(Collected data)
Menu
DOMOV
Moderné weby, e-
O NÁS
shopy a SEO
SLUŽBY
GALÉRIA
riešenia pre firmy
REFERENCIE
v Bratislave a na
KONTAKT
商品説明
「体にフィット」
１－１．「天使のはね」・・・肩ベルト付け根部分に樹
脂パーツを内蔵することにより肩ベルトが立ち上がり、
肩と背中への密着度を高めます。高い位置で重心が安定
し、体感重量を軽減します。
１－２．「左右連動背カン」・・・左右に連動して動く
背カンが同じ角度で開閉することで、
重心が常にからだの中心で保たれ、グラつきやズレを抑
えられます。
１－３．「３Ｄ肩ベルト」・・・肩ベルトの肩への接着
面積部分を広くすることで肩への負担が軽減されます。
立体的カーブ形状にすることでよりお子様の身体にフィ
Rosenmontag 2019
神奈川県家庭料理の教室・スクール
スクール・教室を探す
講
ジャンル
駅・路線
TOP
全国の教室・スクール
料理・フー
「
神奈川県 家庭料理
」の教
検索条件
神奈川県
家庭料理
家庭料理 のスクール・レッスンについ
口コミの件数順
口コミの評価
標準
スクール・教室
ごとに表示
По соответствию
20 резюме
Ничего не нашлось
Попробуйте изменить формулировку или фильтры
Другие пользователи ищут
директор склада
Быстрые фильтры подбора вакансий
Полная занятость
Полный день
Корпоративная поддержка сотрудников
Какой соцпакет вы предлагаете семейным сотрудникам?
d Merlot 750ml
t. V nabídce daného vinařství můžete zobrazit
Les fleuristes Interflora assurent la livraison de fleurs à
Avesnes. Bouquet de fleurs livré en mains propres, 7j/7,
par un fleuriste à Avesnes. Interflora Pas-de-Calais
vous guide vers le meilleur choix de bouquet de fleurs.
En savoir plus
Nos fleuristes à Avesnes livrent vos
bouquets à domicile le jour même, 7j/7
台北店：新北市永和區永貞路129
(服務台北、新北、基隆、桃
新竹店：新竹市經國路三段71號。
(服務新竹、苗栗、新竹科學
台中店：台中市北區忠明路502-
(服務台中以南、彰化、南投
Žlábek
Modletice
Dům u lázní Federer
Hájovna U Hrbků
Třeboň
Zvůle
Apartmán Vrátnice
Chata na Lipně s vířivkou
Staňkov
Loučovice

- What is being asked: An exact copy of the data, with every line intact, is the required answer.

- Task answer:
Menu
DOMOV
Moderné weby, e-
O NÁS
shopy a SEO
SLUŽBY
GALÉRIA
riešenia pre firmy
REFERENCIE
v Bratislave a na
KONTAKT
商品説明
「体にフィット」
１－１．「天使のはね」・・・肩ベルト付け根部分に樹
脂パーツを内蔵することにより肩ベルトが立ち上がり、
肩と背中への密着度を高めます。高い位置で重心が安定
し、体感重量を軽減します。
１－２．「左右連動背カン」・・・左右に連動して動く
背カンが同じ角度で開閉することで、
重心が常にからだの中心で保たれ、グラつきやズレを抑
えられます。
１－３．「３Ｄ肩ベルト」・・・肩ベルトの肩への接着
面積部分を広くすることで肩への負担が軽減されます。
立体的カーブ形状にすることでよりお子様の身体にフィ
Rosenmontag 2019
神奈川県家庭料理の教室・スクール
スクール・教室を探す
講
ジャンル
駅・路線
TOP
全国の教室・スクール
料理・フー
「
神奈川県 家庭料理
」の教
検索条件
神奈川県
家庭料理
家庭料理 のスクール・レッスンについ
口コミの件数順
口コミの評価
標準
スクール・教室
ごとに表示
По соответствию
20 резюме
Ничего не нашлось
Попробуйте изменить формулировку или фильтры
Другие пользователи ищут
директор склада
Быстрые фильтры подбора вакансий
Полная занятость
Полный день
Корпоративная поддержка сотрудников
Какой соцпакет вы предлагаете семейным сотрудникам?
d Merlot 750ml
t. V nabídce daného vinařství můžete zobrazit
Les fleuristes Interflora assurent la livraison de fleurs à
Avesnes. Bouquet de fleurs livré en mains propres, 7j/7,
par un fleuriste à Avesnes. Interflora Pas-de-Calais
vous guide vers le meilleur choix de bouquet de fleurs.
En savoir plus
Nos fleuristes à Avesnes livrent vos
bouquets à domicile le jour même, 7j/7
台北店：新北市永和區永貞路129
(服務台北、新北、基隆、桃
新竹店：新竹市經國路三段71號。
(服務新竹、苗栗、新竹科學
台中店：台中市北區忠明路502-
(服務台中以南、彰化、南投
Žlábek
Modletice
Dům u lázní Federer
Hájovna U Hrbků
Třeboň
Zvůle
Apartmán Vrátnice
Chata na Lipně s vířivkou
Staňkov
Loučovice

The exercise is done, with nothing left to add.